PdfContentEditor.replaceText (and PdfExtractor.extractText)

jephillips34 · August 24, 2009, 10:37am

I’ve been having problems trying to get PdfContentEditor.replaceText() to work. I can get it to work ONCE successfully, but that seems to corrupt

something that prevents it or other calls (like PdfExtractor.extractText) from working.

Basically, I’m want to extract all text from a PDF, do some parsing, and then selectively replace parts of the text

with replacement values.

I’ve got the extract part working reliably, at least until I try using replaceText. After that, it generates

NullPointerExceptions:

Caused by: java.lang.NullPointerException

at com.aspose.pdf.kit.g8.a(Unknown Source)

at com.aspose.pdf.kit.g8.int(Unknown Source)

at com.aspose.pdf.kit.t.V(Unknown Source)

at com.aspose.pdf.kit.h6.a(Unknown Source)

at com.aspose.pdf.kit.hf.a(Unknown Source)

at com.aspose.pdf.kit.PdfExtractor.extractText(Unknown Source)

For the PdfContentEditor.replaceText(), I can easily get it to successfully replaceText ONCE, and save the PDF.

However, I cannot figure out any way to successfully call the replaceText() method a second time for the same PDF.

I’ve tried a variety of work-arounds, using various combinations of ByteArray and/or File InputStream/OutputStream,

binding directly to the filePath, all of which fail with slightly different stack traces.

Here is some very basic test code to illustrate my problem. I’m using the Aspose.Pdf.Kit jar version 2.3.0.

We have an Aspose.Total java license, but it works the same in the evaluation mode.

We’re using java 1.5.

This test uses the pdftemplate.pdf file from the examples/resources directory in Aspose.Pdf.Kit 2.3.0:

File inputFile = new File(“C:\temp\pdftemplate.pdf”);
File outputFile = new File(“C:\temp\pdftemplate-out.pdf”);

PdfExtractor extractor = new PdfExtractor();
extractor.bindPdf(inputFile.getPath());
extractor.extractText();

// output to ByteArray
ByteArrayOutputStream baosPdfText = new ByteArrayOutputStream();
extractor.getText(baosPdfText);
String pdfTextString = baosPdfText.toString();
baosPdfText.close();

// this always works, first time around
System.out.println(“1st extract text: " + pdfTextString);

// If you comment out these 5 lines, extractor2 (below) will work
PdfContentEditor editor = new PdfContentEditor();
editor.bindPdf(inputFile.getPath());
editor.replaceText(”", “My Image Name”);
// a second call to replaceText throws NullPointerException at pdf.kit.g8.a()

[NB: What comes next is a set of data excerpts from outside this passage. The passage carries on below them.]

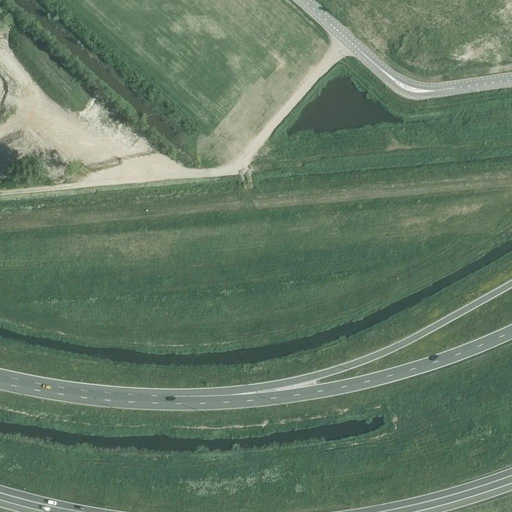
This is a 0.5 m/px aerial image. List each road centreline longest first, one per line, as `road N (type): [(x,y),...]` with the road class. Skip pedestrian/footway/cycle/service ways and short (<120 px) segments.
road 1 (track): [(348,41),(229,170),(0,193)]
road 2 (trunk): [(511,283),(392,348),(232,398)]
road 3 (trunk): [(511,331),(379,378),(232,398)]
road 4 (trunk): [(232,398),(125,398),(0,379)]
road 5 (trunk): [(380,511),(511,475)]
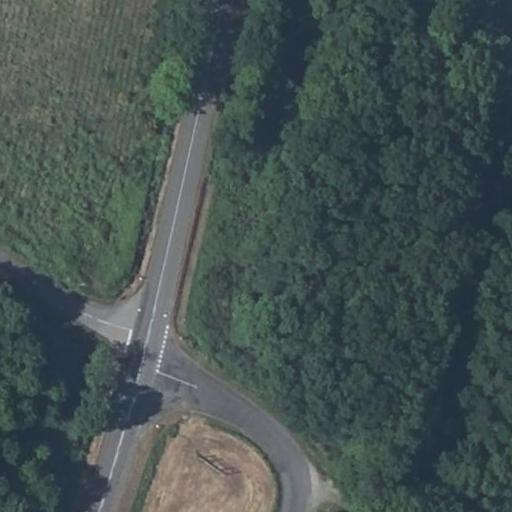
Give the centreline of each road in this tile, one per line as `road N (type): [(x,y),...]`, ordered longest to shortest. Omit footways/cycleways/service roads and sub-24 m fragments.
road 1 (secondary): [(142,352),(223,0)]
road 2 (unclassified): [(292,511),(285,448),(142,352)]
road 3 (unclassified): [(142,352),(0,263)]
road 4 (secondary): [(96,511),(142,352)]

// editor.replaceText("", “My Image2 Name”);

editor.save(outputFile.getPath());

// Extract text again

PdfExtractor extractor2 = new PdfExtractor();
extractor2.bindPdf(inputFile.getPath());

// extractText() fails if replaceText() method has been called
extractor2.extractText();
ByteArrayOutputStream baosPdfText2 = new ByteArrayOutputStream();
extractor2.getText(baosPdfText2);
String pdfTextString2 = baosPdfText2.toString();
baosPdfText2.close();
System.out.println("2nd extract text: " + pdfTextString2);

I had suspected that there is some problem with files getting properly closed, and so refactored to use ByteArray

Input and Output Streams, but some of the stack traces seemed to indicate that internally, PdfKit is trying to

use a java.io.RandomAccessFile to do its work. I’ve tried many combinations of Inputs & Outputs, but nothing

seems to get around this bug. What I’m REALLY confused about is why the call to replaceText would

corrupt any subsequent calls to extractText().

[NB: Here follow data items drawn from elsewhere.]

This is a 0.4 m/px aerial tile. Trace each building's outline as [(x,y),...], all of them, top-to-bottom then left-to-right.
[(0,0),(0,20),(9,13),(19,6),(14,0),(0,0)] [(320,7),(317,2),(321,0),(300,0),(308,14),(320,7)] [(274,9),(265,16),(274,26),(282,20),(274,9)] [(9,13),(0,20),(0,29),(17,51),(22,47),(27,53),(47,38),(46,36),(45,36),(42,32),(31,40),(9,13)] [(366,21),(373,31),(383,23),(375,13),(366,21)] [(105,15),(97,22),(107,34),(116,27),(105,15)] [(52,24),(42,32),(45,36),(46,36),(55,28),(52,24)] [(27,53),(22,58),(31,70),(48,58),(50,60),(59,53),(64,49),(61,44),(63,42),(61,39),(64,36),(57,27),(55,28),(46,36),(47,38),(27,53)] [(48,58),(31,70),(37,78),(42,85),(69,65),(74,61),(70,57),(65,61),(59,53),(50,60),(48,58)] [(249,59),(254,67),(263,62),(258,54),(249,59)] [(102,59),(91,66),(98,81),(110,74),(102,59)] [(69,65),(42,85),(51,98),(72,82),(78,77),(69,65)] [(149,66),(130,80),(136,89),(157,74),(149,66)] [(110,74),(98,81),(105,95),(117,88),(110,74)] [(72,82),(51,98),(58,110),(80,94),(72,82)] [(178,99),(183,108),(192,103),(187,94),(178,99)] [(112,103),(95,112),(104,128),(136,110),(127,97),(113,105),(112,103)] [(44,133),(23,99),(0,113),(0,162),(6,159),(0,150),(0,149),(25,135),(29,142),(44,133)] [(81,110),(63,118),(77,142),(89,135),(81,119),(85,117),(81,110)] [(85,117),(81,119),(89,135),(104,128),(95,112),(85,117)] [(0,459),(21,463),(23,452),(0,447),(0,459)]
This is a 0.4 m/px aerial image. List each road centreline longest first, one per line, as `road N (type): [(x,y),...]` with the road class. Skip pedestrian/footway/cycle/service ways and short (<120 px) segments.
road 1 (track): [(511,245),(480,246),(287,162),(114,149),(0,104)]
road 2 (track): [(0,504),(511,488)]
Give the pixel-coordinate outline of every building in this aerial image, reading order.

Are there any plans for bug-fixes in the works? I’ve looked through many threads here in the forum, and it

seems that PdfKit is one of the lower priority items in the development queue. This has been frustrating, because

it seems to ALMOST work, ALMOST do exactly what we need, but not quite.

John Phillips

Developer, Direxxis, Inc.

shahzadlatif · August 24, 2009, 11:37am

Hi John,

Thank you very much for considering Aspose.

First of all, I’m very sorry for the inconvenience due to this issue. Can you please share whether you’re having this problem with a particular file or any PDF file? Also, please share one of the problematic PDF files so we could test and resolve the issue.

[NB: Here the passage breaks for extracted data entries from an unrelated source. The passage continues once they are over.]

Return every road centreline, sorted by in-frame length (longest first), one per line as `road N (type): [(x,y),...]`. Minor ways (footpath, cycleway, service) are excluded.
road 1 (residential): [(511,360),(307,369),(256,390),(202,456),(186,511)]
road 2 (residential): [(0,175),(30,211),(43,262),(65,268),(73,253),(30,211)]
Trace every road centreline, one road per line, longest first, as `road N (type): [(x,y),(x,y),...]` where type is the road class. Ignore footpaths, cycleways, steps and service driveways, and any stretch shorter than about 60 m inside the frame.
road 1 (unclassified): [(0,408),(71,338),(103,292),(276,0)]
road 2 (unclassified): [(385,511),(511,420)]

Secondly, I would like to share that our development team is working on the issues with Aspose.Pdf.Kit; We’ll also try to resolve this issue the earliest possible.

We appreciate your patience and cooperation.
Regards,

jephillips34 · August 24, 2009, 11:47am

As I said in my first post, the sample code I posted uses the pdftemplate.pdf included in the Aspose.Pdf.Kit 2.3.0 examples/resources directory. I’ll attach the file here, but it’s just the same file used by your sample code.

jephillips34 · August 24, 2009, 12:16pm

I've been looking at the stack traces trying to get a better idea of what, exactly, is going wrong, and I've got an intuition about what may be going wrong here.

It looks likely to me that the Aspose.Pdf.Kit code is, at least partially, based on the apache incubator project РDFBox. If that's the case, then I think there may be some code that's intending to import the class org.apache.pdfbox.io.RandomAccessFile, but instead is accessing java.io.RandomAccessFile.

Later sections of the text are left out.